Just noticed there's a new BIOS available for x370 Taichi that has this new AGESA *1.0.0.6b* code: BIOS 3.10, dated September 1st.

I've not heard a thing about new AGESA code @ all, so i'm wondering if anyone has any experiences upgrading their BIOSes to versions with this AGESA.


----------



## cadaveca (Sep 4, 2017)

AFAIK, this AGESA update should fix the specific load stability issue and also bring support for new CPU stepping that has hardware fix for it.


----------



## R-T-B (Sep 4, 2017)

cadaveca said:


> AFAIK, this AGESA update should fix the specific load stability issue and also bring support for new CPU stepping that has hardware fix for it.



Are you refering to the compiling under linux "performance marginality?"

If so, I'm doubtful.  I really want to believe that, but why would they have been RMAing CPUs if they had a fix around the corner?  They just issued me an RMA.

Also, the hardware fix has been out since mid-july and requires no microcode to recognize.

It's far more likely support for Ryzen Pro CPUs.


----------



## cadaveca (Sep 4, 2017)

You could be right, but what's cheaper; RMAs or BIOS update?
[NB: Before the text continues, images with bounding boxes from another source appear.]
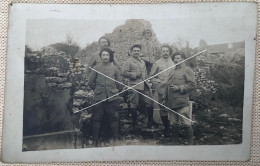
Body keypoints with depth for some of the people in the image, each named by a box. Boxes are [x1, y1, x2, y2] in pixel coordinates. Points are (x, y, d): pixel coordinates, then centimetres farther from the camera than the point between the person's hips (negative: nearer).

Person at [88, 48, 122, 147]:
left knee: (114, 118, 4)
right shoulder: (96, 68, 6)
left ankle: (115, 139, 14)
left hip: (112, 97, 1)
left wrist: (117, 90, 7)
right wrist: (97, 90, 8)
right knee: (97, 119, 1)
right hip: (99, 98, -1)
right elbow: (91, 82, 9)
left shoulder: (114, 69, 10)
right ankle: (95, 141, 9)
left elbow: (119, 83, 15)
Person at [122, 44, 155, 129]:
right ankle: (134, 123, 12)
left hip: (144, 86, 6)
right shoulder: (128, 62, 1)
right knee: (134, 105, -1)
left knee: (149, 103, 1)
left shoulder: (142, 62, 25)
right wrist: (135, 75, -12)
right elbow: (124, 73, -10)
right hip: (134, 86, -6)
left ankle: (150, 121, 14)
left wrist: (146, 80, 17)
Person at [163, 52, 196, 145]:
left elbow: (192, 85, -10)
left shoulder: (187, 70, -2)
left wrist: (179, 88, -17)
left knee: (186, 124, -5)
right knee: (174, 123, 13)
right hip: (171, 102, 7)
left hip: (182, 103, -7)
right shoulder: (172, 71, 21)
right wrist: (165, 98, 21)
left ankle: (190, 143, 5)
You'd think they try both, and if BIOS update doesn't work, then user can RMA.

I just bought another 1600X; it's not new stepping, but if new stepping doesn't need AGESA update neither does Ryzen PRO.


----------



## R-T-B (Sep 4, 2017)

cadaveca said:


> You could be right, but what's cheaper; RMAs or BIOS update? You'd think they try both, and if BIOS update doesn't work, then user can RMA.
> 
> I just bought another 1600X; it's not new stepping, but if new stepping doesn't need AGESA update neither does Ryzen PRO.



Well here's hoping.  I'd much rather not RMA if I can get away with it.


----------



## R-T-B (Sep 13, 2017)

The AGESA does not fix the Ryzen linux compiling "performance marginality" issue.  RMA does, however.  More on this later.


----------